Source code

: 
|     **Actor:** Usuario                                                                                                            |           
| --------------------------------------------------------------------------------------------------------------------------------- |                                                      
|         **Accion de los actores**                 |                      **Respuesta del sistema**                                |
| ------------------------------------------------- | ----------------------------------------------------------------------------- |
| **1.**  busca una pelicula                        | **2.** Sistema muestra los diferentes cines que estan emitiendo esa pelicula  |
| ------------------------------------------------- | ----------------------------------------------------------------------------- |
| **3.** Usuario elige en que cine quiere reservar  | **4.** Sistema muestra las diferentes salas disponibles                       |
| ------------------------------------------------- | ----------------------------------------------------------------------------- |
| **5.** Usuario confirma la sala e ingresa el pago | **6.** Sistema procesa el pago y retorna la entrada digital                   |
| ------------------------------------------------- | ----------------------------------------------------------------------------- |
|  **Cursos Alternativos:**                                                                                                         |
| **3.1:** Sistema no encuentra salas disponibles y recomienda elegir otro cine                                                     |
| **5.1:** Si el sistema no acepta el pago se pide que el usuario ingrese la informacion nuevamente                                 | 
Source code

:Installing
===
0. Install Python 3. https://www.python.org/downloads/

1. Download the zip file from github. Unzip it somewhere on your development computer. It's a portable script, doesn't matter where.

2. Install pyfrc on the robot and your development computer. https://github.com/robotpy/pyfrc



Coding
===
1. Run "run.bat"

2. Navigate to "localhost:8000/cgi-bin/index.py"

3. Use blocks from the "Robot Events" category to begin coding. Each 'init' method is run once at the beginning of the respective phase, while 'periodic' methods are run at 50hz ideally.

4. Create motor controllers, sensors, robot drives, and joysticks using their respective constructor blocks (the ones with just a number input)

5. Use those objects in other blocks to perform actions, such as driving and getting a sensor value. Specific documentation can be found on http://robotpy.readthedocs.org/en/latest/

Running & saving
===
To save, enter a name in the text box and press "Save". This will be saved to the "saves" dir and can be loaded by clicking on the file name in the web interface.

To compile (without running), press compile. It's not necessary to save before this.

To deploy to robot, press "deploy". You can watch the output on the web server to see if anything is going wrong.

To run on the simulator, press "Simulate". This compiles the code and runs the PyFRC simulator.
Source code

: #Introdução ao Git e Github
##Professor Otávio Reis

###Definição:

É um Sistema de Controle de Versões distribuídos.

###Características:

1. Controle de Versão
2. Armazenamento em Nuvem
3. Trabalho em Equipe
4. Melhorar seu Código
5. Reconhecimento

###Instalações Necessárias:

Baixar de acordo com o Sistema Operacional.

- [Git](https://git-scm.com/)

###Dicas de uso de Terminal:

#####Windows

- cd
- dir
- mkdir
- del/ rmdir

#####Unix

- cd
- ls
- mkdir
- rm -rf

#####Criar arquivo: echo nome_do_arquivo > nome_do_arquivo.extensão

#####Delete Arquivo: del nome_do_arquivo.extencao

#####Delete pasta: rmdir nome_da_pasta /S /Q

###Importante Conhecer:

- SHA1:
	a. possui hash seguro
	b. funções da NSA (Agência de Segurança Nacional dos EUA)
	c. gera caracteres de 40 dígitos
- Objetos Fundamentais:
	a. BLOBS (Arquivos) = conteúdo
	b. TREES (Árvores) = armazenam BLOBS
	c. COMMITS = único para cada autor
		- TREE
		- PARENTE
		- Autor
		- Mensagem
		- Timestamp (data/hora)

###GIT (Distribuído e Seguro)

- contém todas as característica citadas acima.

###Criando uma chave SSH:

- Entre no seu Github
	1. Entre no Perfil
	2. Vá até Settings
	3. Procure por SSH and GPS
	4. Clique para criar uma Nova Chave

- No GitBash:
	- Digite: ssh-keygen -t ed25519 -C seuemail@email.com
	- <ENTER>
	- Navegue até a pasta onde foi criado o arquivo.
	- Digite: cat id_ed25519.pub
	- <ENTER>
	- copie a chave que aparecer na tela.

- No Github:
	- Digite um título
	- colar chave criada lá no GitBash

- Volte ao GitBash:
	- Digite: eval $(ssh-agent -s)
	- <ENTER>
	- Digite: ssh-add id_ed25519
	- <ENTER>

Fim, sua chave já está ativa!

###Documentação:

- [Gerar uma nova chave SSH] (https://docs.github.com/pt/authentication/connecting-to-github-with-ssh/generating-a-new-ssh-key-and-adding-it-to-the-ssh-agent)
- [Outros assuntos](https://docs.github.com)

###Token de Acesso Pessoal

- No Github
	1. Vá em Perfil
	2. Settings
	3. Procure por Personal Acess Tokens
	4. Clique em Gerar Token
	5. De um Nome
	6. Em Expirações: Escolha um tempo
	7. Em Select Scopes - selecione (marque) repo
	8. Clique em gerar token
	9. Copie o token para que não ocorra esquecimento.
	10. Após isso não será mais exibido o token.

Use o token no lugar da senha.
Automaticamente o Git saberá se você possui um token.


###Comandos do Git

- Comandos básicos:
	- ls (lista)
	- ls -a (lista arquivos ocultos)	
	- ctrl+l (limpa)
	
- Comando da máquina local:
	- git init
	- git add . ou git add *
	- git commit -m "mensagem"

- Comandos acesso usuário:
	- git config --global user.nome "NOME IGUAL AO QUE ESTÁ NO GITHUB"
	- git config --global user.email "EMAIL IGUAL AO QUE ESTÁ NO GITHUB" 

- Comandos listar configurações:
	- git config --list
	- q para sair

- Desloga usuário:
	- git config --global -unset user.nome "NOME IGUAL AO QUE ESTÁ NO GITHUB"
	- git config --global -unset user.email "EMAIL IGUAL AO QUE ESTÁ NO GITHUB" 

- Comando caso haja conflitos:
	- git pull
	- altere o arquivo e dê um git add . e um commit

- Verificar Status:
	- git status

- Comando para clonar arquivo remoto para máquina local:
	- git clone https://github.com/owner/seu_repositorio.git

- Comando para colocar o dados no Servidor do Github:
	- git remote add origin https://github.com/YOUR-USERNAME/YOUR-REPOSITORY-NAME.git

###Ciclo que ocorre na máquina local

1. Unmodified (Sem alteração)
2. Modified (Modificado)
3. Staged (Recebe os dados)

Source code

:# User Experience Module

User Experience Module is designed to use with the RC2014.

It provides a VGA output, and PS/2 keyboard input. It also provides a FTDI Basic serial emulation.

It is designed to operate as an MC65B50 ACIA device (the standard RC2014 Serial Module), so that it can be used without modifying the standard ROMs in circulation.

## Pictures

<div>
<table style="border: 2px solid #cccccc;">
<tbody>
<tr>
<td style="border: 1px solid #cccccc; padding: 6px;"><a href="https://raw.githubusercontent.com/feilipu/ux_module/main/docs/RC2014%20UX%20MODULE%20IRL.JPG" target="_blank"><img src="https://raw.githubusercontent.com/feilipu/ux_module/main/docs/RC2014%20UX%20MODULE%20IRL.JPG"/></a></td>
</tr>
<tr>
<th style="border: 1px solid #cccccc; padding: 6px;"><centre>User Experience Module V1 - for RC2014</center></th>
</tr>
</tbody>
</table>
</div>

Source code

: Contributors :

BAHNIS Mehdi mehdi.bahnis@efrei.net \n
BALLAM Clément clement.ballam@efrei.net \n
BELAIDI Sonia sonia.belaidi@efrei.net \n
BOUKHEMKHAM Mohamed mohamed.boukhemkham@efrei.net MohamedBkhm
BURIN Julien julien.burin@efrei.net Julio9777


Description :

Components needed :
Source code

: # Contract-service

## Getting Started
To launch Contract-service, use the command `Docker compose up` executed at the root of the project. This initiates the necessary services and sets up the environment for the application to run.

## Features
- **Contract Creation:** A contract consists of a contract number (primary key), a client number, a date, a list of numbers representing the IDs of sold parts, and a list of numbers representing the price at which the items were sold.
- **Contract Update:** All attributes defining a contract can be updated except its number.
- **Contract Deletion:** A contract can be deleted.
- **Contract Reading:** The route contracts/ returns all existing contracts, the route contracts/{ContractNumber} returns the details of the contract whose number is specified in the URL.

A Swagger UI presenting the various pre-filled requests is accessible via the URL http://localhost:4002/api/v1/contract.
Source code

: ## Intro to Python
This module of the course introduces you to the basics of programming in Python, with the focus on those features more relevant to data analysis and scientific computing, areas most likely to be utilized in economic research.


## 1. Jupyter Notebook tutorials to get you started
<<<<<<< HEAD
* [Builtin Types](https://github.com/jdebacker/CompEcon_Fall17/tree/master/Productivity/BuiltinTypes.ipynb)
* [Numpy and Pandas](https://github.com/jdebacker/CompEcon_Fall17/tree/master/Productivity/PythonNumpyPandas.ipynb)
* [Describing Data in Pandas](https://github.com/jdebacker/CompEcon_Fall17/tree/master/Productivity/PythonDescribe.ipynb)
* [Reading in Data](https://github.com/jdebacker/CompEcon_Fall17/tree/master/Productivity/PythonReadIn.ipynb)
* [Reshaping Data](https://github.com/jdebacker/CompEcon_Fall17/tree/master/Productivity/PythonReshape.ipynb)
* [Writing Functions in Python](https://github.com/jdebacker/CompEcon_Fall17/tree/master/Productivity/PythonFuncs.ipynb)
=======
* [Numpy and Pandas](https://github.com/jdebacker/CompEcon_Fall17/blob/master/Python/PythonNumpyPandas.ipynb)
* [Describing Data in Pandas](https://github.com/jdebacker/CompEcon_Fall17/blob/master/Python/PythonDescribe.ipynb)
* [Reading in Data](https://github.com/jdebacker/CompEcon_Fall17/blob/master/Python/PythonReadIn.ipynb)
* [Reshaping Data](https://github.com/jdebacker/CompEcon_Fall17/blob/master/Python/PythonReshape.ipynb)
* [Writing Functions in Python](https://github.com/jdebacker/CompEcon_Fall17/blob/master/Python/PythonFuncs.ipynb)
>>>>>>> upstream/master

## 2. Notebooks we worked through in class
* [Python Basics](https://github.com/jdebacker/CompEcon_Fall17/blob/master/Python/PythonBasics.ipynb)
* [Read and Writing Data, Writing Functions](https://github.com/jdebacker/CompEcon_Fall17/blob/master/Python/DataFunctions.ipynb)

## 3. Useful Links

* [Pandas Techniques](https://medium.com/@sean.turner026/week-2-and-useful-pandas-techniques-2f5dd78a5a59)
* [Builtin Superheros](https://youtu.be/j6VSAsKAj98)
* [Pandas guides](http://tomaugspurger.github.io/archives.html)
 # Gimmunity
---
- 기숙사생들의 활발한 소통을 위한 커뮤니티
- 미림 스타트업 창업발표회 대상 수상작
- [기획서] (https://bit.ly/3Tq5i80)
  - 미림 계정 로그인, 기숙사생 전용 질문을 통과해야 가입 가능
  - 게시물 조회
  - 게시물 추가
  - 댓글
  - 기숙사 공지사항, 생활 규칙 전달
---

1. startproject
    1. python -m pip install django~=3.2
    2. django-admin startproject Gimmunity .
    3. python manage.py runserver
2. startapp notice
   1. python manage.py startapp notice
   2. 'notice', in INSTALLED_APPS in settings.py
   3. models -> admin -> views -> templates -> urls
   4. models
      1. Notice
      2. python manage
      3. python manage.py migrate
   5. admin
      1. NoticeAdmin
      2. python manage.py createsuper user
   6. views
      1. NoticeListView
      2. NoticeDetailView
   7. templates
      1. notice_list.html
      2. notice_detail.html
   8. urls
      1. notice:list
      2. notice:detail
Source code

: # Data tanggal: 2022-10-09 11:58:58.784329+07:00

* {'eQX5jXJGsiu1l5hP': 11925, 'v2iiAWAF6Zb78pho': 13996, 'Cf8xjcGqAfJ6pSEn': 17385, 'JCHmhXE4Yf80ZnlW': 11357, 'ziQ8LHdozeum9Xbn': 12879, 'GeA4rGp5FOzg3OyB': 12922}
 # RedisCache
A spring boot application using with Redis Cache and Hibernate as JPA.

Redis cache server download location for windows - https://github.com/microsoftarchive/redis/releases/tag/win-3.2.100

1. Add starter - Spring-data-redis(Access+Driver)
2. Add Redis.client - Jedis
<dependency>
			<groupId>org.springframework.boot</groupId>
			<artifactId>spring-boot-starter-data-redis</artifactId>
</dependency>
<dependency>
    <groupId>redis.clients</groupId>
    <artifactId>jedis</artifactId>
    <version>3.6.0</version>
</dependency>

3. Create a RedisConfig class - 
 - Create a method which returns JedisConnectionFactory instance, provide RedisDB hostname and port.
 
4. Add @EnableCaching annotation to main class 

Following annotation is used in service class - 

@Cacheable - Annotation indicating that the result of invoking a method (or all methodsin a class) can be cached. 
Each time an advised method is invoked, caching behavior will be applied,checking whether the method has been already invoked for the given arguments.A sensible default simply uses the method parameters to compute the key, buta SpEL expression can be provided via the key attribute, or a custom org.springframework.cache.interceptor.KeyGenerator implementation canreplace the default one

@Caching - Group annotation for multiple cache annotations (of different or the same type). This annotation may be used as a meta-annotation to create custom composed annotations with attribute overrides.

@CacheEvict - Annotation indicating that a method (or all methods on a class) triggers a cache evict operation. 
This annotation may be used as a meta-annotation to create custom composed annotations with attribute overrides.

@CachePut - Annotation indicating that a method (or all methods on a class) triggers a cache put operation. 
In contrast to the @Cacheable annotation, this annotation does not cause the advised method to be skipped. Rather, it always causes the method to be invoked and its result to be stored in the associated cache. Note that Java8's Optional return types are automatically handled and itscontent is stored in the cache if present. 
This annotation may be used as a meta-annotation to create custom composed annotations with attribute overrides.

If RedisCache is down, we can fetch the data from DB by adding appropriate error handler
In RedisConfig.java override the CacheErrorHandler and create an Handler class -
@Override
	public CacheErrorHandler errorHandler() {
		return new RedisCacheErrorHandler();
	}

§

EXERCISE BRIEF
Set down again, word for word, the stretch of records from the line with "7. Em Select" to the line with "BAHNIS Mehdi mehdi.bahnis@efrei.net \n", both of those lines included.

ANSWER BOX
	7. Em Select Scopes - selecione (marque) repo
	8. Clique em gerar token
	9. Copie o token para que não ocorra esquecimento.
	10. Após isso não será mais exibido o token.

Use o token no lugar da senha.
Automaticamente o Git saberá se você possui um token.


###Comandos do Git

- Comandos básicos:
	- ls (lista)
	- ls -a (lista arquivos ocultos)	
	- ctrl+l (limpa)
	
- Comando da máquina local:
	- git init
	- git add . ou git add *
	- git commit -m "mensagem"

- Comandos acesso usuário:
	- git config --global user.nome "NOME IGUAL AO QUE ESTÁ NO GITHUB"
	- git config --global user.email "EMAIL IGUAL AO QUE ESTÁ NO GITHUB" 

- Comandos listar configurações:
	- git config --list
	- q para sair

- Desloga usuário:
	- git config --global -unset user.nome "NOME IGUAL AO QUE ESTÁ NO GITHUB"
	- git config --global -unset user.email "EMAIL IGUAL AO QUE ESTÁ NO GITHUB" 

- Comando caso haja conflitos:
	- git pull
	- altere o arquivo e dê um git add . e um commit

- Verificar Status:
	- git status

- Comando para clonar arquivo remoto para máquina local:
	- git clone https://github.com/owner/seu_repositorio.git

- Comando para colocar o dados no Servidor do Github:
	- git remote add origin https://github.com/YOUR-USERNAME/YOUR-REPOSITORY-NAME.git

###Ciclo que ocorre na máquina local

1. Unmodified (Sem alteração)
2. Modified (Modificado)
3. Staged (Recebe os dados)

Source code

:# User Experience Module

User Experience Module is designed to use with the RC2014.

It provides a VGA output, and PS/2 keyboard input. It also provides a FTDI Basic serial emulation.

It is designed to operate as an MC65B50 ACIA device (the standard RC2014 Serial Module), so that it can be used without modifying the standard ROMs in circulation.

## Pictures

<div>
<table style="border: 2px solid #cccccc;">
<tbody>
<tr>
<td style="border: 1px solid #cccccc; padding: 6px;"><a href="https://raw.githubusercontent.com/feilipu/ux_module/main/docs/RC2014%20UX%20MODULE%20IRL.JPG" target="_blank"><img src="https://raw.githubusercontent.com/feilipu/ux_module/main/docs/RC2014%20UX%20MODULE%20IRL.JPG"/></a></td>
</tr>
<tr>
<th style="border: 1px solid #cccccc; padding: 6px;"><centre>User Experience Module V1 - for RC2014</center></th>
</tr>
</tbody>
</table>
</div>

Source code

: Contributors :

BAHNIS Mehdi mehdi.bahnis@efrei.net \n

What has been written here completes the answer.